## Problem to solve
The answer must consist of every line in the data that contains "each".

Spatial grounding data
= = = =

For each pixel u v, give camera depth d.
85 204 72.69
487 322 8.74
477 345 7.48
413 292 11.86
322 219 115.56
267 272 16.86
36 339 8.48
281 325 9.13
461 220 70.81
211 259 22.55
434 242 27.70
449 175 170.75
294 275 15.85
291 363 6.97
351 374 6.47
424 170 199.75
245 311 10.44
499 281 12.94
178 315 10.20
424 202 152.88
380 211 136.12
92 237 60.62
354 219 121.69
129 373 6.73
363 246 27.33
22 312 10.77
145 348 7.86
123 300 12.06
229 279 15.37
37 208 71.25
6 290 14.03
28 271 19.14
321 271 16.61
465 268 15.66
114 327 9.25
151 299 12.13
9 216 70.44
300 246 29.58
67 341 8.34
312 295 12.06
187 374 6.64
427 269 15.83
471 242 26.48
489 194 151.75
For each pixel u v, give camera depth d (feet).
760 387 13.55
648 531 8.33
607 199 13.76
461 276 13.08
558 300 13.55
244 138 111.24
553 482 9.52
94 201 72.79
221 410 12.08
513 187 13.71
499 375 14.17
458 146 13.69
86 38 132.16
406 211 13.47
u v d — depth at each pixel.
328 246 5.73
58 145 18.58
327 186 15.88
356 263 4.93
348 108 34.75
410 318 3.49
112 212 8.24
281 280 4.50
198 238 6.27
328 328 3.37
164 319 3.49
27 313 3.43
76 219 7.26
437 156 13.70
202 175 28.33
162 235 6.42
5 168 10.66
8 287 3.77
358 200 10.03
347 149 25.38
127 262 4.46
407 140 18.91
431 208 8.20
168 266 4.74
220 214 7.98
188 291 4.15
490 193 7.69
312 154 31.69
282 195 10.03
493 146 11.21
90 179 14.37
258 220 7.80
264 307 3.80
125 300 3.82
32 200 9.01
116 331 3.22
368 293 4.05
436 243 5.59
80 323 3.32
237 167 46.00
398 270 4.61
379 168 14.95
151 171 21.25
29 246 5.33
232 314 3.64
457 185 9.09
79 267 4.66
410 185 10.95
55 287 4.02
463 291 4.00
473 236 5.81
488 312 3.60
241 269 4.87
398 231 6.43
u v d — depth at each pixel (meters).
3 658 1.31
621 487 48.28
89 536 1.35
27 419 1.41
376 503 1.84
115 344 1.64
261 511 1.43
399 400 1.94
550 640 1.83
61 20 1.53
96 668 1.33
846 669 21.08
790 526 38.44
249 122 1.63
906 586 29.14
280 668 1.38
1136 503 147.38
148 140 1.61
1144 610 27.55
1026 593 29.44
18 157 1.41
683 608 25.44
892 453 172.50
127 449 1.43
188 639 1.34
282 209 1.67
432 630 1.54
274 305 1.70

= = = =

## Your response
For each pixel u v, give camera depth d.
For each pixel u v, give camera depth d (feet).
u v d — depth at each pixel.
u v d — depth at each pixel (meters).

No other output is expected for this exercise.